Consignes>
1. Dans le passage sur la série «The Good Lord Bird», recopiez mot pour mot le segment qui va de «Le personnage de» jusqu'à «caustique que pertinente.».
2. Répondez aux questions suivantes à partir du passage sur la série «The Good Lord Bird».
(a) À quel héros littéraire le personnage de John Brown est-il comparé ?
(b) En quelle année l'action de la série se déroule-t-elle ?
(c) Sur quelle chaîne la mini-série est-elle à voir ?

Passage proposé>
______________________________
Le personnage de John Brown, tout en contradictions, est le premier élément du succès de cette série. Cette espèce de Don Quichotte américain, dévoué à sa cause mais complètement illuminé, donne à Ethan Hawke un formidable matériau de départ. Mais c’est surtout le propos politique de la série qui interpelle. «The Good Lord Bird» a beau se dérouler en 1856, il n’est jamais anachronique d’aborder la question raciale aux États-Unis dans une fiction. En remettant en cause le cliché du «sauveur blanc», en interrogeant frontalement l’idée que l’égalité consisterait à ne pas voir les couleurs de peau (ce qu’en réalité seuls les Blancs peuvent se permettre), la série le fait de façon aussi caustique que pertinente.
Mini-série sortie en 2021. À voir sur Canal+
«The Hour»
______________________________
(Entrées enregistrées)
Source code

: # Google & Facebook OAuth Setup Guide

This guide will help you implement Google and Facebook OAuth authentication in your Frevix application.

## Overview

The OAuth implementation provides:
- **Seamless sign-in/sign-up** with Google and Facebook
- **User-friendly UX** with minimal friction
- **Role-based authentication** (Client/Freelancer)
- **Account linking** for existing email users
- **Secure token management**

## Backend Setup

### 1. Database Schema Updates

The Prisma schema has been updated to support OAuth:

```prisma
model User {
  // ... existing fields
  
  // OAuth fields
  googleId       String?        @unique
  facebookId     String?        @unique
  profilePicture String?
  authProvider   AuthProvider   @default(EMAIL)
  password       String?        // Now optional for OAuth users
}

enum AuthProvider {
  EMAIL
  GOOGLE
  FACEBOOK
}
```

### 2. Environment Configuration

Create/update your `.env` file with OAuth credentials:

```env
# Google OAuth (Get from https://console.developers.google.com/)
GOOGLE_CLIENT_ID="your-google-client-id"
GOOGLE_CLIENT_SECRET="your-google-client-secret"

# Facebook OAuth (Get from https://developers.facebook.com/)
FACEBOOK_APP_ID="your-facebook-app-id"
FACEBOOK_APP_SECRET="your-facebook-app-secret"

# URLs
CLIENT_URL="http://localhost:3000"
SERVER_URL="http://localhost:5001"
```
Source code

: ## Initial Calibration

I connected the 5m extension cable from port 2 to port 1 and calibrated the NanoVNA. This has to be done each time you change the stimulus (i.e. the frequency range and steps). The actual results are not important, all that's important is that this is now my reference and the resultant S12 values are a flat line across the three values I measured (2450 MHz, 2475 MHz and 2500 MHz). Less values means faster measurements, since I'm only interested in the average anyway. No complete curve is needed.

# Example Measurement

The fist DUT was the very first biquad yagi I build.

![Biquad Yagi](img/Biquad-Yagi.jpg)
______________________________
Réponses>
1.
Le personnage de John Brown, tout en contradictions, est le premier élément du succès de cette série. Cette espèce de Don Quichotte américain, dévoué à sa cause mais complètement illuminé, donne à Ethan Hawke un formidable matériau de départ. Mais c’est surtout le propos politique de la série qui interpelle. «The Good Lord Bird» a beau se dérouler en 1856, il n’est jamais anachronique d’aborder la question raciale aux États-Unis dans une fiction. En remettant en cause le cliché du «sauveur blanc», en interrogeant frontalement l’idée que l’égalité consisterait à ne pas voir les couleurs de peau (ce qu’en réalité seuls les Blancs peuvent se permettre), la série le fait de façon aussi caustique que pertinente.

2.
(a) À Don Quichotte, dans l'expression «Don Quichotte américain».
(b) En 1856.
(c) Sur Canal+.